Chronique
Ces quelques kilomètres qui font trembler les marchés
Le détroit d’Ormuz est un endroit minuscule à l’échelle du monde. Quelques dizaines de kilomètres à peine. Et pourtant, il concentre à lui seul près d’un cinquième du pétrole mondial.
Depuis quelques semaines, le prix du pétrole ressemble à un électrocardiogramme.
Un jour, il s’emballe. Le lendemain, il se calme. Puis, il repart à la hausse au gré des frappes, des menaces… ou des rumeurs de paix. Au fond, le baril ne réagit plus seulement à la guerre. Il réagit à ses allers-retours. Une escalade militaire, et les prix s’envolent.
Une tentative de médiation, et ils se replient. Une annonce de cessez-le-feu, et les marchés respirent. Puis un missile, quelque part, suffit à relancer la machine.
Depuis le début du conflit fin février, le pétrole a ainsi oscillé fortement, franchissant à plusieurs reprises la barre symbolique des 100dollars avant de refluer au gré des espoirs de désescalade. Mais derrière ces mouvements, un mot s’est imposé partout.
Dans les salles de marché, dans les communiqués des gouvernements… et même dans les discussions de comptoir : Ormuz.
Le détroit d’Ormuz est un endroit minuscule à l’échelle du monde. Quelques dizaines de kilomètres à peine. Et pourtant, il concentre à lui seul près d’un cinquième du pétrole mondial.
Autrement dit, une bonne partie de l’économie mondiale passe chaque jour par ce couloir maritime étroit. Ce détroit n’en est pas à sa première montée en tension. Dans les années 1980 déjà, pendant la guerre Iran-Irak, les pétroliers y servaient des cibles dans ce que l’on a appelé la “guerre des tankers”.
Depuis, les incidents s’y succèdent avec une certaine régularité : navires saisis, drones interceptés, démonstrations navales… Rien de très rassurant pour un passage où transitent chaque jour des millions de barils.
Géographiquement, le détroit est si étroit que les voies maritimes y sont presque tracées au cordeau. Autrement dit, ce n’est pas vraiment l’endroit idéal pour improviser. Et c’est ce qui explique cette obsession soudaine.
Lorsque le détroit est menacé, même indirectement, les marchés ne réfléchissent pas longtemps. Ils ajoutent ce que les analystes appellent une “prime de risque”. Le prix du baril intègre immédiatement la possibilité, même faible, d’un blocage. Et lorsque cette menace semble s’éloigner, la prime disparaît tout aussi vite.
Le pétrole ne raconte donc pas seulement la guerre. Il raconte la probabilité de son extension. C’est là toute la subtilité du moment. Les marchés ne paniquent pas en continu.

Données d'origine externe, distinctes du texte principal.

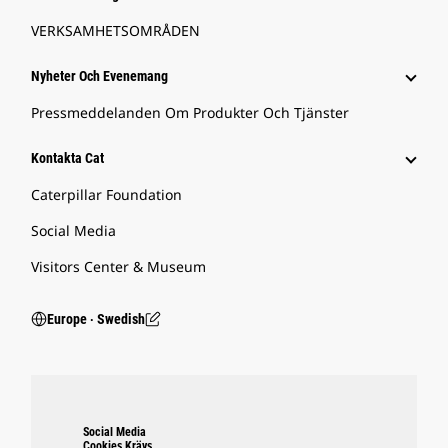
VERKSAMHETSOMRÅDEN
Nyheter Och Evenemang
Pressmeddelanden Om Produkter Och Tjänster
Kontakta Cat
Caterpillar Foundation
Social Media
Visitors Center & Museum
Europe ‧ Swedish
Social Media
Cookies Krävs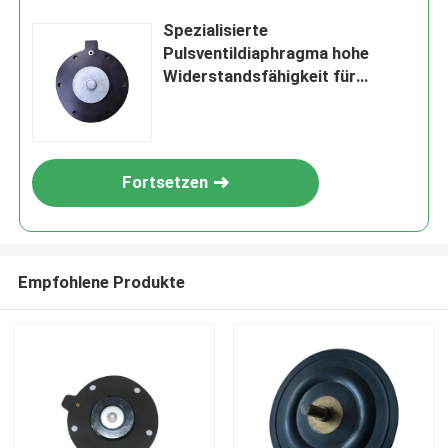
Spezialisierte
Pulsventildiaphragma hohe
Widerstandsfähigkeit für
industrielle Anwendungen
Fortsetzen
Empfohlene Produkte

Ils ajustent en permanence leur scénario.
Tant que le détroit reste ouvert, même sous tension, ou sous conditions comme c’est le cas depuis l’ouverture de pourparlers indirects entre les belligérants, les prix se stabilisent ou se relâchent.

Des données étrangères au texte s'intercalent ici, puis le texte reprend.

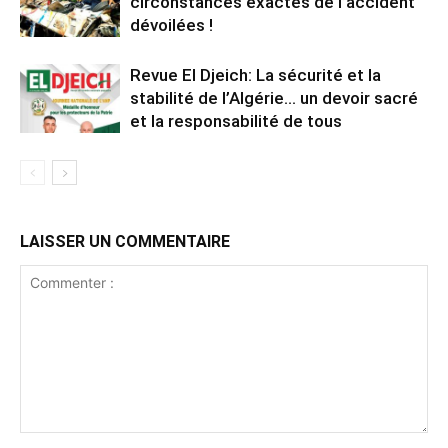
circonstances exactes de l’accident
dévoilées !
Revue El Djeich: La sécurité et la
stabilité de l’Algérie… un devoir sacré
et la responsabilité de tous
LAISSER UN COMMENTAIRE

Mais à la moindre alerte sur le trafic maritime, la nervosité revient instantanément. Certains analystes évoquent même une forme de “chantage énergétique” implicite : la simple menace de perturber Ormuz suffit à faire bouger les marchés.
Mais ce qui frappe, c’est la vitesse à laquelle ce détroit est devenu un sujet universel. Il y a encore quelques mois, peu de gens en dehors des spécialistes pouvaient le situer précisément sur une carte. Aujourd’hui, il est commenté par les traders, les journalistes, les ministres… et les clients de cafés.
C’est peut-être ça, au fond, la vraie mondialisation : un point géographique obscur qui devient, en quelques jours, une variable centrale de l’économie mondiale. Avec une constante, presque ironique.
Le monde peut débattre de diplomatie, de stratégie militaire ou de droit international, les marchés, eux, restent d’un pragmatisme très britannique. Ils ne se demandent pas qui a raison. Ils se demandent simplement si les pétroliers passeront demain.
Et tant que la réponse reste incertaine, le prix du baril continuera, lui aussi, d’hésiter.